Ella had misprinted the last letter several times.
Yet she wasn't looking for information.
She was listening to the writing.
All the letters chose their beautiful words, but this one...
had an unintended slip:
"The death that was executed, the same one that was pronounced thirty years ago, while the name Thomas was forgotten, and the name James was mentioned at Omar."
"James?"
The name didn't appear in the externals.
Not even in the literary encyclopedia that meticulously preserved Leonard's archive.
Ella went to a small public library in Brooklyn, which hadn't kept a list of women's names, unpublished books, and writers who wrote but weren't read.
After hours of searching, she found what she wasn't looking for directly:
"James Holloway" - an obscure Washington writer with a single literary article in 1987, a literary magazine that disappeared completely months later.
And then... signed: "Leonard Graves."
But the handwriting on the original copy (which Ella had extracted from the archives) was different.
She shuddered.
A person who didn't write much.
A personal book, in structure... not in craftsmanship.
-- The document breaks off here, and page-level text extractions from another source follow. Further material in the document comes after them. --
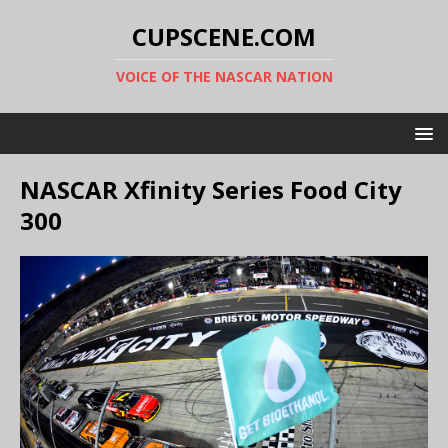
CUPSCENE.COM
VOICE OF THE NASCAR NATION
NASCAR Xfinity Series Food City
300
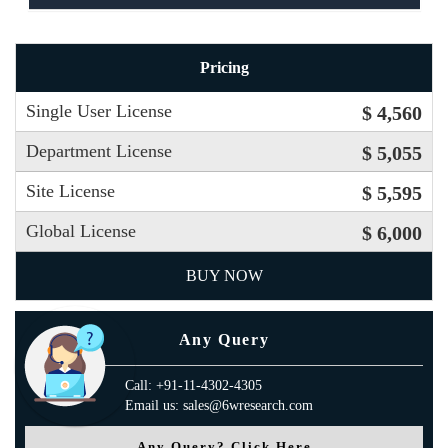
Pricing
Single User License
$ 4,560
Department License
$ 5,055
Site License
$ 5,595
Global License
$ 6,000
BUY NOW
Any Query
Call: +91-11-4302-4305
Email us: sales@6wresearch.com
Any Query? Click Here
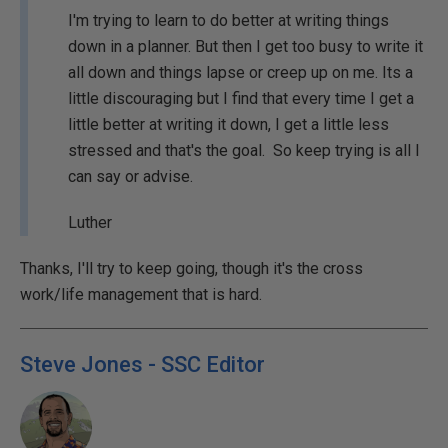
I'm trying to learn to do better at writing things
down in a planner. But then I get too busy to write it
all down and things lapse or creep up on me. Its a
little discouraging but I find that every time I get a
little better at writing it down, I get a little less
stressed and that's the goal. So keep trying is all I
can say or advise.
Luther
Thanks, I'll try to keep going, though it's the cross
work/life management that is hard.
Steve Jones - SSC Editor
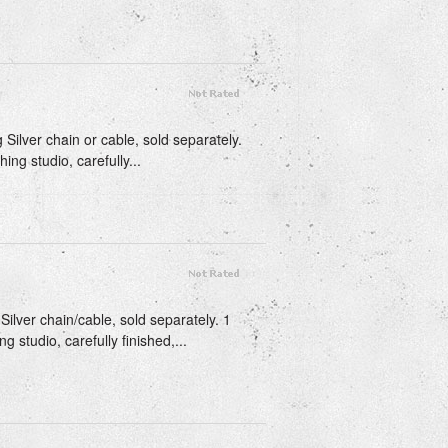
g Silver chain or cable, sold separately.
ing studio, carefully...
Silver chain/cable, sold separately. 1
g studio, carefully finished,...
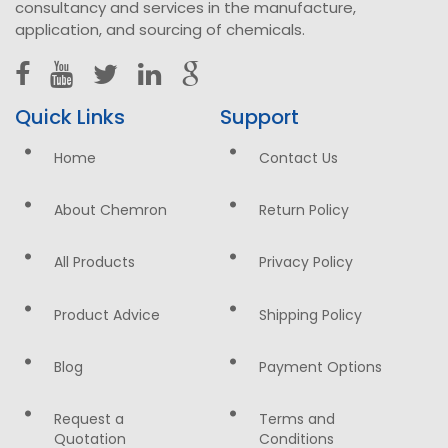
consultancy and services in the manufacture,
application, and sourcing of chemicals.
Quick Links
Support
Home
Contact Us
About Chemron
Return Policy
All Products
Privacy Policy
Product Advice
Shipping Policy
Blog
Payment Options
Request a
Terms and
Quotation
Conditions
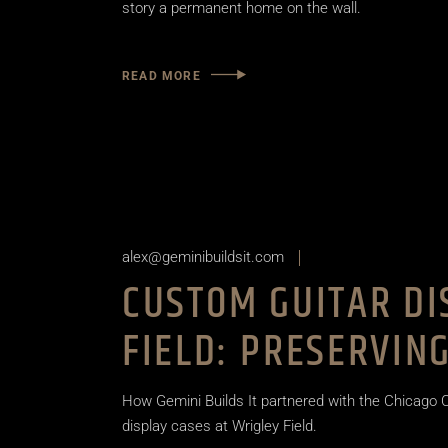
story a permanent home on the wall.
READ MORE
alex@geminibuildsit.com
CUSTOM GUITAR DI
FIELD: PRESERVIN
How Gemini Builds It partnered with the Chicago
display cases at Wrigley Field.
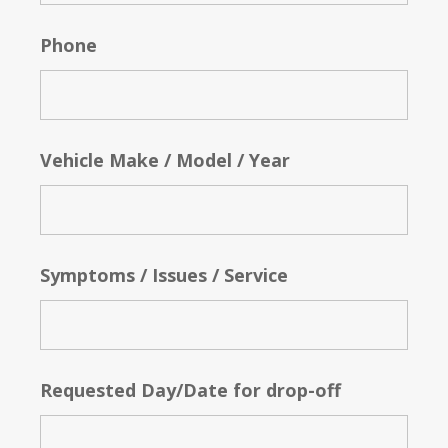
Phone
Vehicle Make / Model / Year
Symptoms / Issues / Service
Requested Day/Date for drop-off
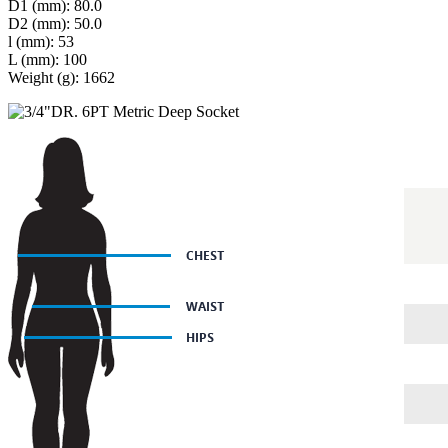
D1 (mm): 80.0
D2 (mm): 50.0
l (mm): 53
L (mm): 100
Weight (g): 1662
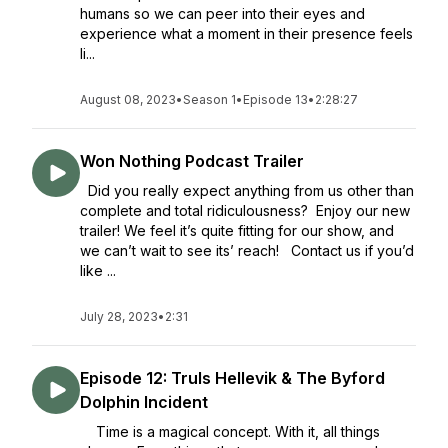
humans so we can peer into their eyes and
experience what a moment in their presence feels
li...
August 08, 2023
•
Season 1
•
Episode 13
•
2:28:27
Won Nothing Podcast Trailer
Did you really expect anything from us other than
complete and total ridiculousness? Enjoy our new
trailer! We feel it’s quite fitting for our show, and
we can’t wait to see its’ reach! Contact us if you’d
like ...
July 28, 2023
•
2:31
Episode 12: Truls Hellevik & The Byford
Dolphin Incident
Time is a magical concept. With it, all things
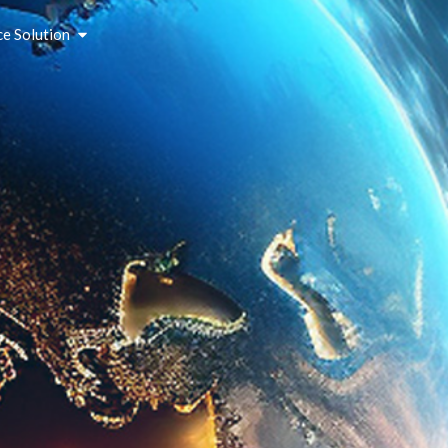
ce Solution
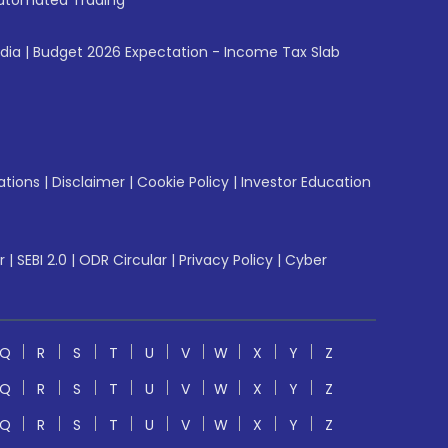
utomated Trading
ndia
|
Budget 2026 Expectation - Income Tax Slab
ations
|
Disclaimer
|
Cookie Policy
|
Investor Education
r
|
SEBI 2.0
|
ODR Circular
|
Privacy Policy
|
Cyber
Q
R
S
T
U
V
W
X
Y
Z
Q
R
S
T
U
V
W
X
Y
Z
Q
R
S
T
U
V
W
X
Y
Z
At the page covers, a faint sentence in pencil:
"If they forget my name, may the snow remember."
Here, Ella began to understand.
"James" wasn't a mistake.
He was coming from the first of the young ones.
But not shot dead, but killed by accident.
She went to the old address with the name "James."
A small house in Red Hook, half-ruined.
She knocked on the door.
No one answered.
Just as she thought she was about to leave, she noticed something inside the mailbox:
A page torn from a book, and on the back was the innocence:
"Your name is coming... not in freedom, but in the unread texts."
And at the bottom of the page, the signature:
"T.W."
-Thomas Wheeler?
Or was someone using his name to lead her to the next episode?
Ella was still on East Street, staying, the wind biting her cold nails.
She wasn't any closer to a solution.
But she was closer to the real man of her time.